Assignment: For the entries below, count the lines containing "المحطات" and give only that number.

Data for this task:

..........

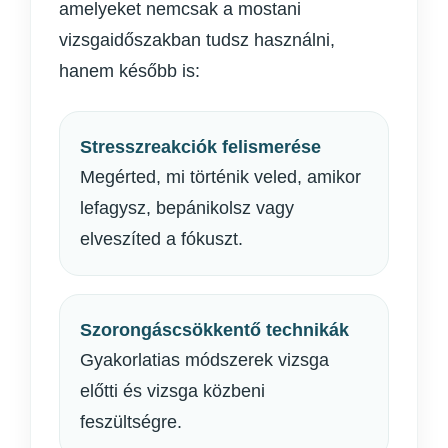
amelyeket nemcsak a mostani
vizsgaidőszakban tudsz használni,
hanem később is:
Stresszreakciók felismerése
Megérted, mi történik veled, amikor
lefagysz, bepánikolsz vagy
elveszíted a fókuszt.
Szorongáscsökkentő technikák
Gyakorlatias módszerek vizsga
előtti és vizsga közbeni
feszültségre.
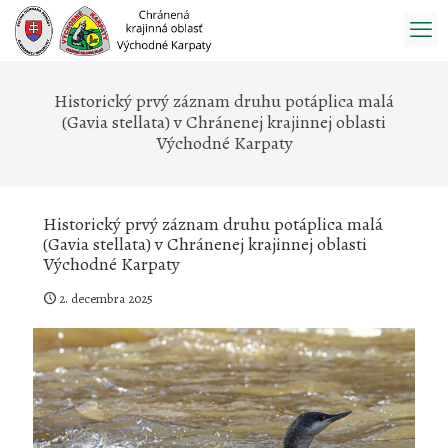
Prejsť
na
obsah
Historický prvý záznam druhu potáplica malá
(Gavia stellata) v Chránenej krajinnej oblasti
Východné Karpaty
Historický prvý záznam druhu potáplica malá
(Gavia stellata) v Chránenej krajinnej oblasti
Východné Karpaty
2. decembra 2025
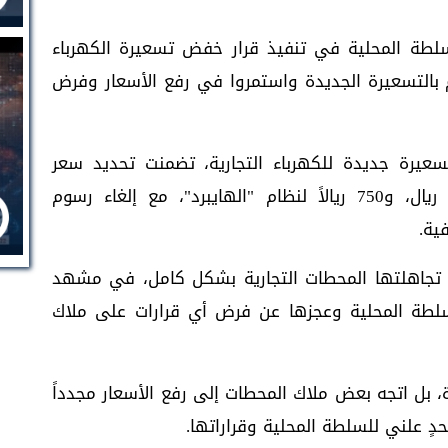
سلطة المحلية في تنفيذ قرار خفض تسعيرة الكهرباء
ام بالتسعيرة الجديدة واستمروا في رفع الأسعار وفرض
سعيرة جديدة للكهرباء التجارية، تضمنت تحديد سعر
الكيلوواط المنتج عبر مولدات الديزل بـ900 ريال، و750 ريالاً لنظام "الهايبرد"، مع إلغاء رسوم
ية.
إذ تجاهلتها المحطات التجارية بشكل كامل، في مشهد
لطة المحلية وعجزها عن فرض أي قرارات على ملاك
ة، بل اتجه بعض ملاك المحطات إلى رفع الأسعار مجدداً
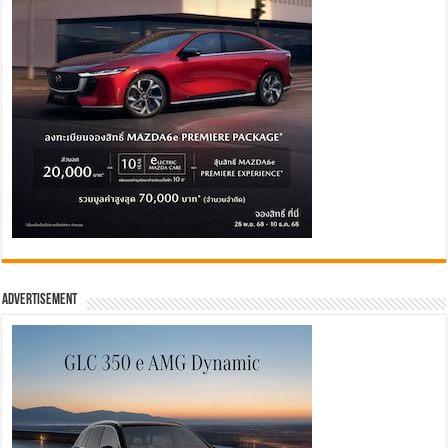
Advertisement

..........

Answer to the problem: 2